Ma Alessio non è mai riuscito a mettersi al collo l’oro da bambino, per quello ha dovuto aspettare. E ciò che un bambino trova nell’attesa, è la capacità di capire come affrontare il passaggio dall’infanzia alla pubertà, quel brusco cambiamento che porta la voglia di farcela a crescere immensamente. Verso l’alto. Verso quel punto che si ha intenzione di raggiungere. Ha intrecciato la sua corda pazientemente, dando significato a ogni giro e a ogni nodo, fino a renderla lunga abbastanza per cominciare ad affrontare la montagna.
La scalata verso il mondo
Non importa quanto la montagna sia aspra: se l’obiettivo è raggiungere la cima, allora si riuscirà a farlo. Tra prese di roccia mancate e piedi inseriti nel punto sbagliato, Alessio è scivolato parecchie volte, ma quella fibra che lo tirava su era completamente costruita da quelle sconfitte e quelle delusioni che lo lasciavano sempre un pizzico al di sotto di quello a cui aspirava: un posto tra i grandi.
E coì grande lo è diventato con pazienza, trasformandosi in uomo tra i 18 e i 24 anni, cominciando a vincere i suoi campionati italiani di scherma e puntando lentamente a scavallare quella che era la dogana italiana. Direzione: mondo. E se c’è una cosa che non può che essere vera, è che il mondo è attratto da chi vuole provare a conquistarlo, nonostante le insidie che prova a mettere tra il conquistatore e la meta.

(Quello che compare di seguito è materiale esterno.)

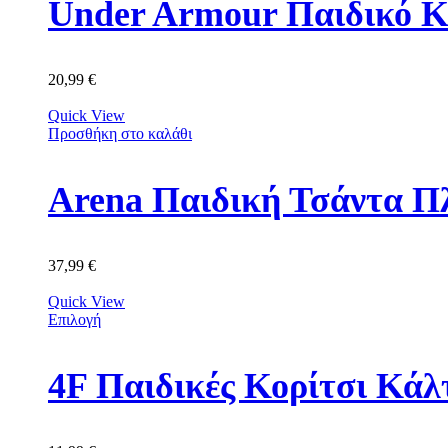
Under Armour Παιδικό Κ
20,99
€
Quick View
Προσθήκη στο καλάθι
Arena Παιδική Τσάντα Π
37,99
€
Quick View
Επιλογή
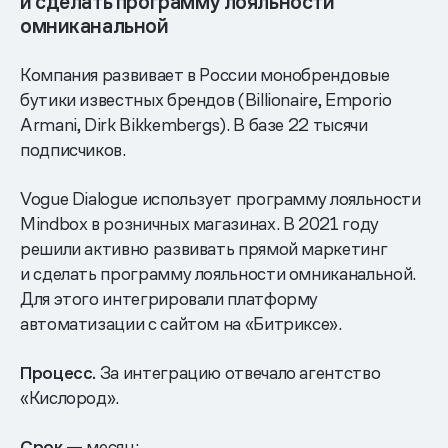
и сделать программу лояльности
омниканальной
Компания развивает в России монобрендовые
бутики известных брендов (Billionaire, Emporio
Armani, Dirk Bikkembergs). В базе 22 тысячи
подписчиков.
Vogue Dialogue использует программу лояльности
Mindbox в розничных магазинах. В 2021 году
решили активно развивать прямой маркетинг
и сделать программу лояльности омниканальной.
Для этого интегрировали платформу
автоматизации с сайтом на «Битриксе».
Процесс.
За интеграцию отвечало агентство
«Кислород».
Срок
— месяц:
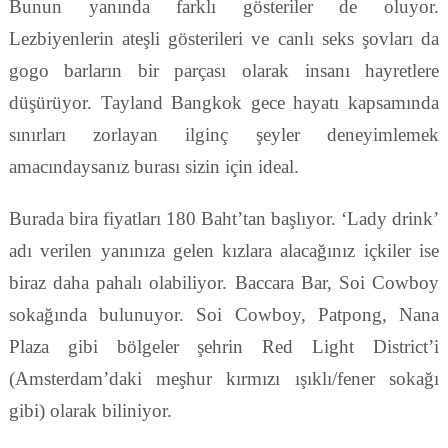
Bunun yanında farklı gösteriler de oluyor.
Lezbiyenlerin ateşli gösterileri ve canlı seks şovları da
gogo barların bir parçası olarak insanı hayretlere
düşürüyor. Tayland Bangkok gece hayatı kapsamında
sınırları zorlayan ilginç şeyler deneyimlemek
amacındaysanız burası sizin için ideal.
Burada bira fiyatları 180 Baht’tan başlıyor. ‘Lady drink’
adı verilen yanınıza gelen kızlara alacağınız içkiler ise
biraz daha pahalı olabiliyor. Baccara Bar, Soi Cowboy
sokağında bulunuyor. Soi Cowboy, Patpong, Nana
Plaza gibi bölgeler şehrin Red Light District’i
(Amsterdam’daki meşhur kırmızı ışıklı/fener sokağı
gibi) olarak biliniyor.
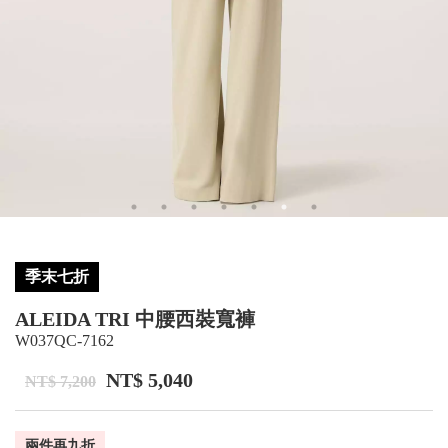
季末七折
ALEIDA TRI 中腰西裝寬褲
W037QC-7162
NT$ 5,040
NT$ 7,200
兩件再九折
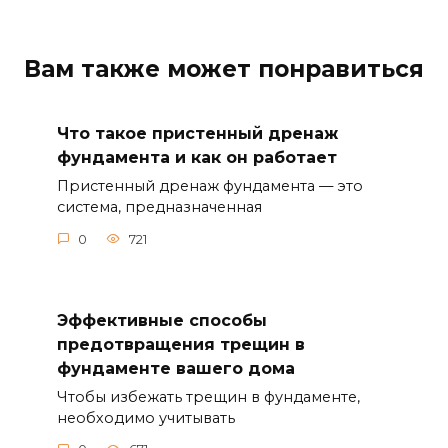
Вам также может понравиться
Что такое пристенный дренаж
фундамента и как он работает
Пристенный дренаж фундамента — это
система, предназначенная
0
721
Эффективные способы
предотвращения трещин в
фундаменте вашего дома
Чтобы избежать трещин в фундаменте,
необходимо учитывать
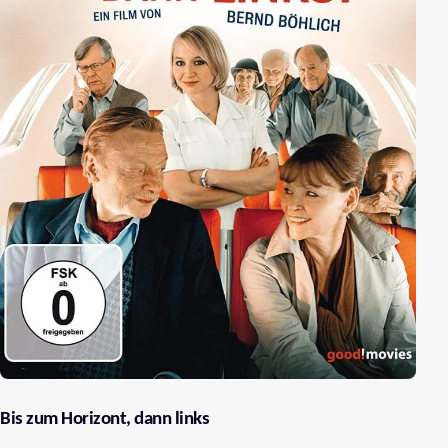
Bis zum Horizont, dann links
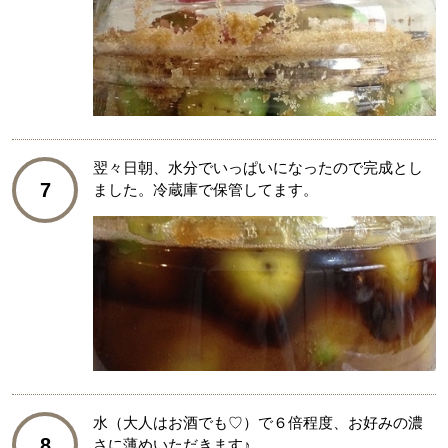
翌々日朝、水分でいっぱいになったので完成とし
7
ました。冷蔵庫で保管してます。
水（大人はお酒でも♡）で６倍程度、お好みの濃
8
さに薄めいただきます♪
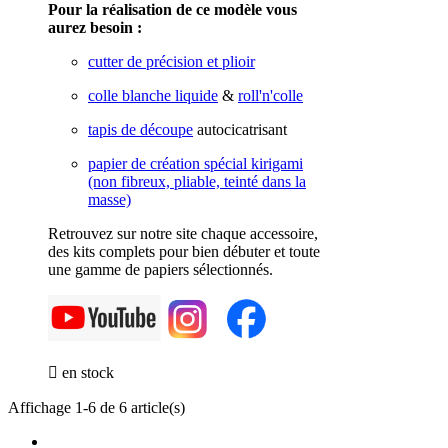
Pour la réalisation de ce modèle vous
aurez besoin :
cutter de précision et plioir
colle blanche liquide
&
roll'n'colle
tapis de découpe
autocicatrisant
papier de création spécial kirigami
(non fibreux, pliable, teinté dans la
masse)
Retrouvez sur notre site chaque accessoire,
des kits complets pour bien débuter et toute
une gamme de papiers sélectionnés.

en stock
Affichage 1-6 de 6 article(s)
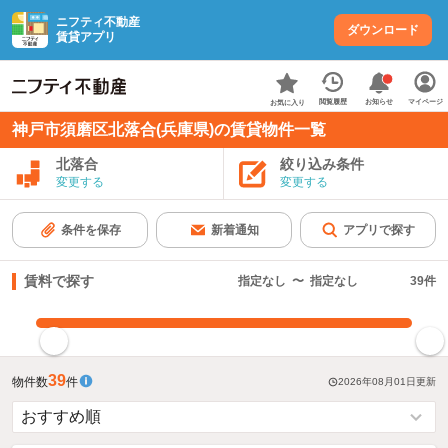
ニフティ不動産
ダウンロード
賃貸アプリ
お知らせ
閲覧履歴
マイページ
お気に入り
神戸市須磨区北落合(兵庫県)の賃貸物件一覧
北落合
絞り込み条件
変更する
変更する
条件を保存
新着通知
アプリで探す
賃料で探す
指定なし
〜
指定なし
39
件
指定した賃料で絞り込む
39
物件数
件
2026年08月01日
更新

La sfida più grande di Alessio, come sportivo in generale, come atleta di uno sport individuale in particolare, è stata quella con sé stesso. Puntare a quell’ostacolo attaccandolo con il piede giusto, facendolo vacillare e abbattendolo superandolo, cominciando a inanellare medaglie intercontinentali, prima con la nazionale under 20, poi con i due argenti alle Universiadi di Shenzen nel 2011 e di Kazan nel 2013. Ma il trionfo che gli ha definitivamente spalancato la via verso quella continuità che bramava da tempo, è stata nel 2015 la vittoria dei Giochi Europei di Baku.

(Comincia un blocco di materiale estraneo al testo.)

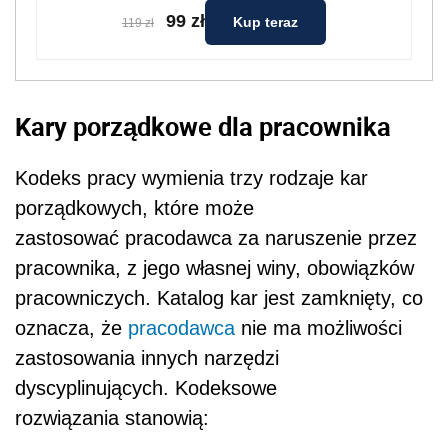
99 zł
Kup teraz
119 zł
Kary porządkowe dla pracownika
Kodeks pracy wymienia trzy rodzaje kar
porządkowych, które może
zastosować pracodawca za naruszenie przez
pracownika, z jego własnej winy, obowiązków
pracowniczych. Katalog kar jest zamknięty, co
oznacza, że
pracodawca
nie ma możliwości
zastosowania innych narzędzi
dyscyplinujących. Kodeksowe
rozwiązania stanowią:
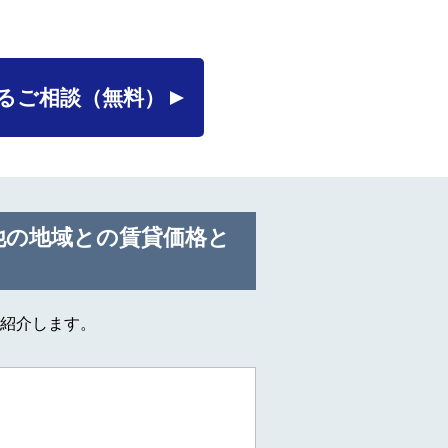
るご相談
（無料）
他の地域との賃貸価格と
紹介します。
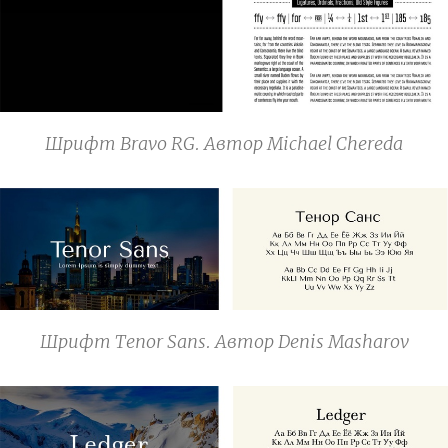
Шрифт Bravo RG. Автор Michael Chereda
Шрифт Tenor Sans. Автор Denis Masharov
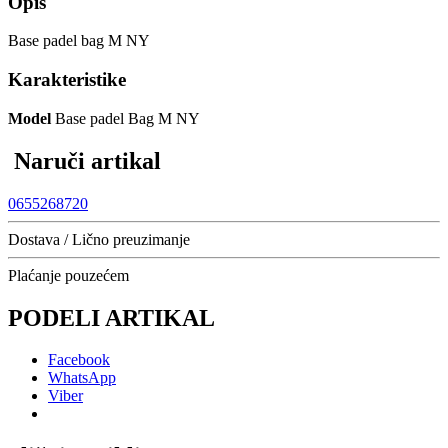
Opis
Base padel bag M NY
Karakteristike
Model
Base padel Bag M NY
Naruči artikal
0655268720
Dostava / Lično preuzimanje
Plaćanje pouzećem
PODELI ARTIKAL
Facebook
WhatsApp
Viber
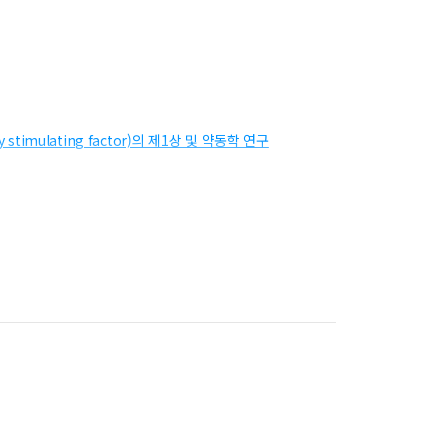
timulating factor)의 제1상 및 약동학 연구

Da lì in poi, è riuscito a disegnare il suo percorso sulla roccia, con quella corda che lentamente continuava a stringere forte tra le dita e che lo stava portando sino in vetta.
Ancora Campione
Ieri Alessio ha cementato la sua ormai effettiva consacrazione a livello mondiale, vincendo la “gara Regina” del circuito di Coppa del Mondo del fioretto maschile, il CIP (Challenge International de Paris). L’ormai uomo di Terni è arrivato al successo per il secondo anno consecutivo, salendo sulle pedane francesi con il peso leggero del titolo di Campione del Mondo in carica, guadagnato a Wuxi l’estate scorsa.

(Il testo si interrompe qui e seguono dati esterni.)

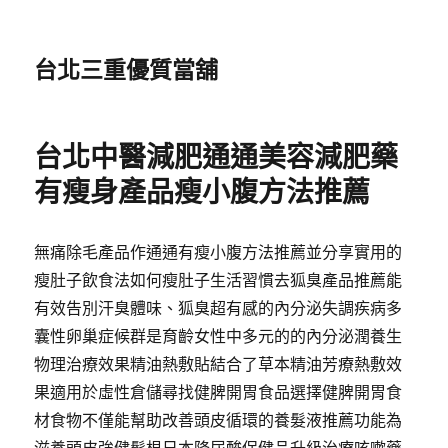
台北三重優質當舖
台北中醫減肥通通美容減肥藥
有瘦身產品瘦小腹方法推薦
無痛除毛產品作通通有瘦小腹方法推薦並分享實用的
瘦肚子飲食法如何瘦肚子生活習慣去狐臭產品推薦能
有效告別汗臭體味、狐臭超有感的內分泌失調疾病多
囊性卵巢症候群是育齡女性中多元的的內分泌潤養生
物理治療效果精油熱敷貼結合了草本精油芳療熱敷效
果適用於虛性倉儲尋找健脾開胃食品選擇健脾開胃食
材食物不僅能幫助改善頭皮循環的養髮液推薦功能為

Con il suo “sherpa” Filippo Romagnoli, Alessio ha portato a termine una gara brillante dove non ha mai vacillato, difendendo con le unghie e con i denti quella sua voglia di raggiungere la cima. Ha piantato nuovamente la bandiera a Parigi, dopo averlo fatto in Cina quest’estate, aspettando di farlo nelle prossime gare di circuito che lo porteranno a giocarsi l’Olimpiade di Tokio.
E chissà che da lì in poi, la strada non sia solo in discesa.